> TASK BRIEF: Each line of the data below that carries the word "پرورش" needs to be copied.

> MATERIAL FOR THIS EXERCISE:
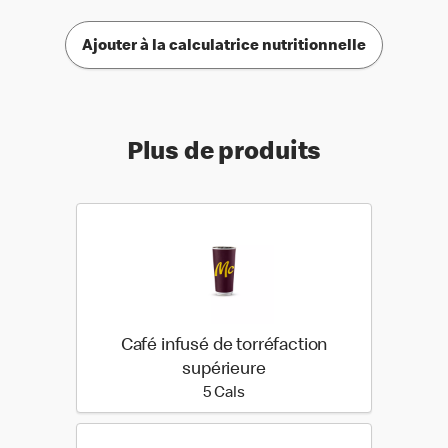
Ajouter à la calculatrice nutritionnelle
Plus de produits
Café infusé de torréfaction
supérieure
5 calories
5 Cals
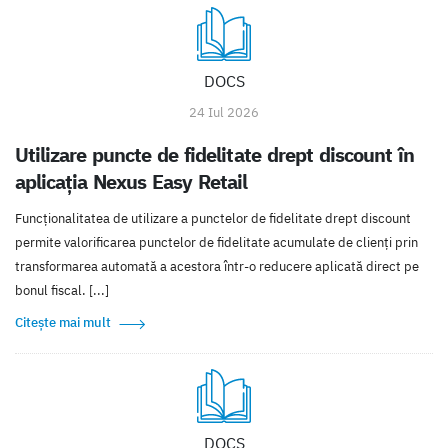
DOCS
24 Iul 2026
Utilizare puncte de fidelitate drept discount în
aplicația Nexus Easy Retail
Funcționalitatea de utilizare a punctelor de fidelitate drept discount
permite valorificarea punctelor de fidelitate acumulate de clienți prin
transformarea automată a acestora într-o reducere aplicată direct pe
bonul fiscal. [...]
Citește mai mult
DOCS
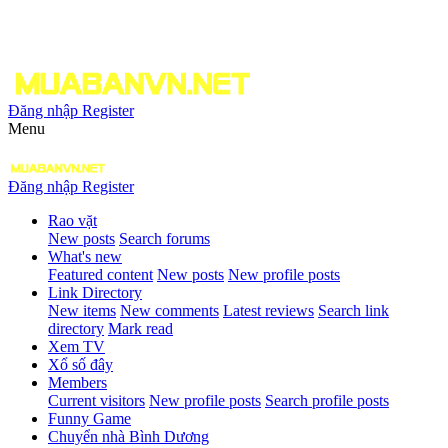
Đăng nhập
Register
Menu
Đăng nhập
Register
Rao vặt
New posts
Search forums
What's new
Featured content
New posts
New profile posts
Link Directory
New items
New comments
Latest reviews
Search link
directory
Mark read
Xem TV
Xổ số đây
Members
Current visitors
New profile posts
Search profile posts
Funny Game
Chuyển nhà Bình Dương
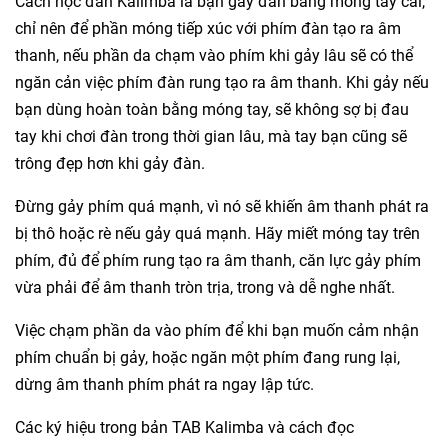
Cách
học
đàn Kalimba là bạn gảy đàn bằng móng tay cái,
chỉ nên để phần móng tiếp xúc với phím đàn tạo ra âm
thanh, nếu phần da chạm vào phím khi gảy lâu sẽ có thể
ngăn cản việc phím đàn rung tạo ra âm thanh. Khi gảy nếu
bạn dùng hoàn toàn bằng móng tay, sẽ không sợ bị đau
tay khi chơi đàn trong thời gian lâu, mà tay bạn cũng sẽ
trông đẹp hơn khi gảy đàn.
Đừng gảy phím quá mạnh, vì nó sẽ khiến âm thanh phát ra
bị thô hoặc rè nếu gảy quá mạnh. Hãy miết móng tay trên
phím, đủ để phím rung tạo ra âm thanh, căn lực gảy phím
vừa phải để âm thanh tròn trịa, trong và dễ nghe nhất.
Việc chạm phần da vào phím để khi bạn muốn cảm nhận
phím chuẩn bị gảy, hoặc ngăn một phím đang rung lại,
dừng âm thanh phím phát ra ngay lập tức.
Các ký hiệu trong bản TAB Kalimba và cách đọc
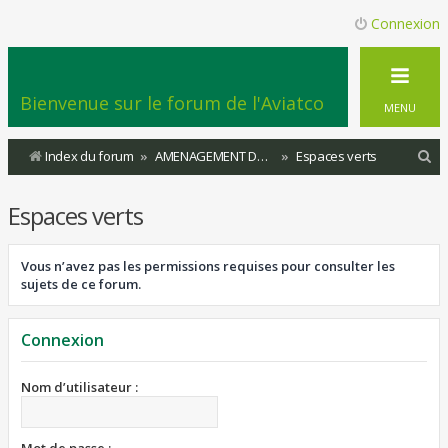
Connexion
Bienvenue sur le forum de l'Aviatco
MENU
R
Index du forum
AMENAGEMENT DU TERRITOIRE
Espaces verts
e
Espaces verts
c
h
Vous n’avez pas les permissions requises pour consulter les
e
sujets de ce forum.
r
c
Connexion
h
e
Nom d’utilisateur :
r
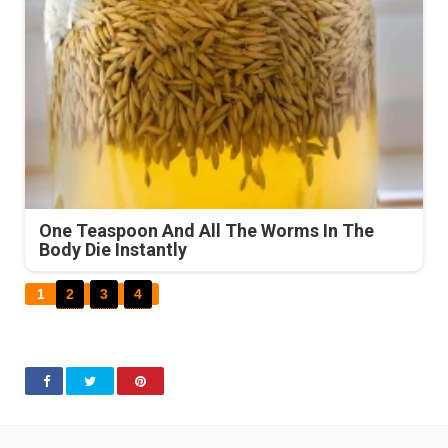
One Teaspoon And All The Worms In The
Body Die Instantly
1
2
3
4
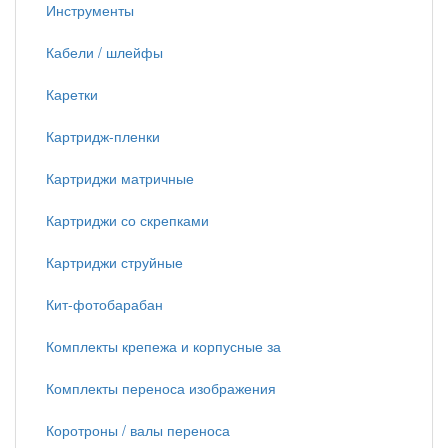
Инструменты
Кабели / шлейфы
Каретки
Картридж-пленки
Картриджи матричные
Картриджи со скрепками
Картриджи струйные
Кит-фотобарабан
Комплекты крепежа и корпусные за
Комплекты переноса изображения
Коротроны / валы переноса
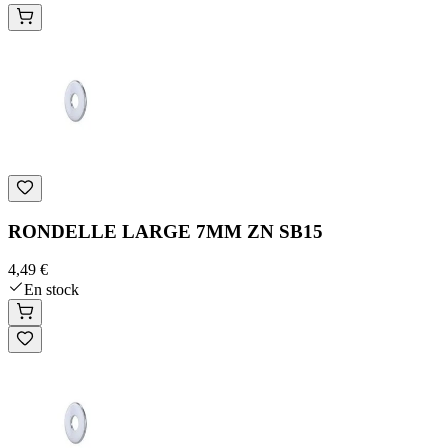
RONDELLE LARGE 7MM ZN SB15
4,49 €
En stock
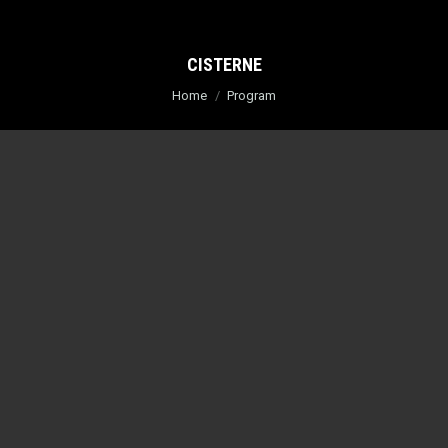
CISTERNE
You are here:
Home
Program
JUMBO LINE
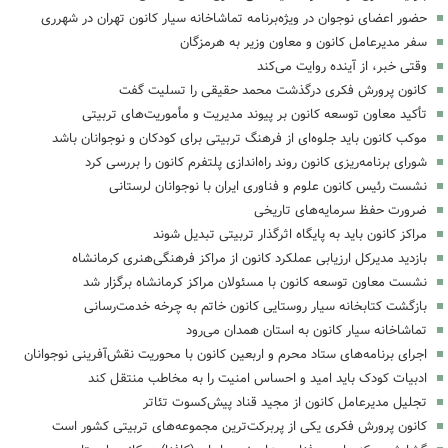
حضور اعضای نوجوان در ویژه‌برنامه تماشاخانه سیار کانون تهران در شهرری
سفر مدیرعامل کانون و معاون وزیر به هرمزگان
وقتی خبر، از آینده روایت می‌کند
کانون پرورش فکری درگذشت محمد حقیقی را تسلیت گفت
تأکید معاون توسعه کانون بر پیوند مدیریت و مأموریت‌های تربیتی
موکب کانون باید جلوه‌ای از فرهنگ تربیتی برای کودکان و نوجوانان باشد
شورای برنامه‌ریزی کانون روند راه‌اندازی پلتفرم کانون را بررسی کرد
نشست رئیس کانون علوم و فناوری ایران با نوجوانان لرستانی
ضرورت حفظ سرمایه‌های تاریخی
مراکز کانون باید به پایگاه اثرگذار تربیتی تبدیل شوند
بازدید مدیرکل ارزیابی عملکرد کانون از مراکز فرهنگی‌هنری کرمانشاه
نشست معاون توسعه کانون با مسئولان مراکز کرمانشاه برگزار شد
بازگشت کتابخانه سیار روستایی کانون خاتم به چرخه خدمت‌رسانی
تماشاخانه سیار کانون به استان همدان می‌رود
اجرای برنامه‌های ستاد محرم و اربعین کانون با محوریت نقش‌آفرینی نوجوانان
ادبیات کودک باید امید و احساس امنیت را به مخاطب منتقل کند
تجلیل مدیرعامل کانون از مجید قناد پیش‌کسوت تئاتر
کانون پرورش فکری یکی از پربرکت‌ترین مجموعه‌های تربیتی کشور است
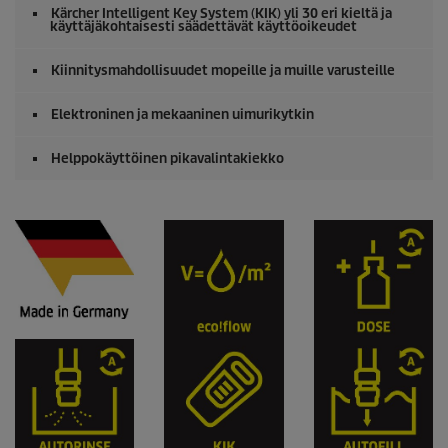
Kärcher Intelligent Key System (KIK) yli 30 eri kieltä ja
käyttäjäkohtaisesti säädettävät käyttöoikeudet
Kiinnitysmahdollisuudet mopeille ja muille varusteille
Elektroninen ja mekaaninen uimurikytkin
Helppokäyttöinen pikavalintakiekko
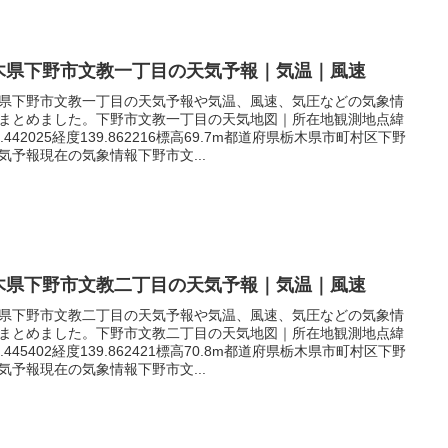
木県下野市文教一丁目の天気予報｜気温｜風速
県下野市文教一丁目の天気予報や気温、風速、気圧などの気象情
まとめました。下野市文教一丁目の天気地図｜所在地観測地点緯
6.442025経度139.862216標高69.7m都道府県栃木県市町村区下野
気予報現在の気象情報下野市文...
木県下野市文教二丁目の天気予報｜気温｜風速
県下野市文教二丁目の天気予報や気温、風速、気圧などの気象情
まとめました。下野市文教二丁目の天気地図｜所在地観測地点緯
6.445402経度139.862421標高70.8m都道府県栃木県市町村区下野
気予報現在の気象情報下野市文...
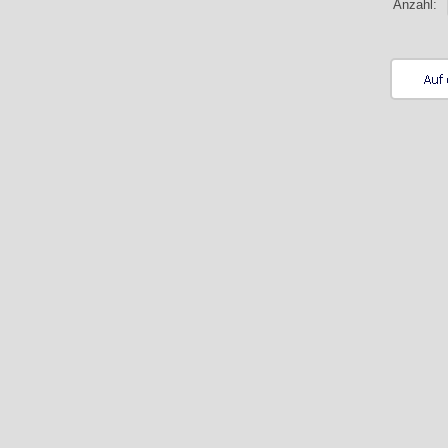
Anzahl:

> WORKED SOLUTION:
کانون پرورش فکری درگذشت محمد حقیقی را تسلیت گفت
کانون پرورش فکری یکی از پربرکت‌ترین مجموعه‌های تربیتی کشور است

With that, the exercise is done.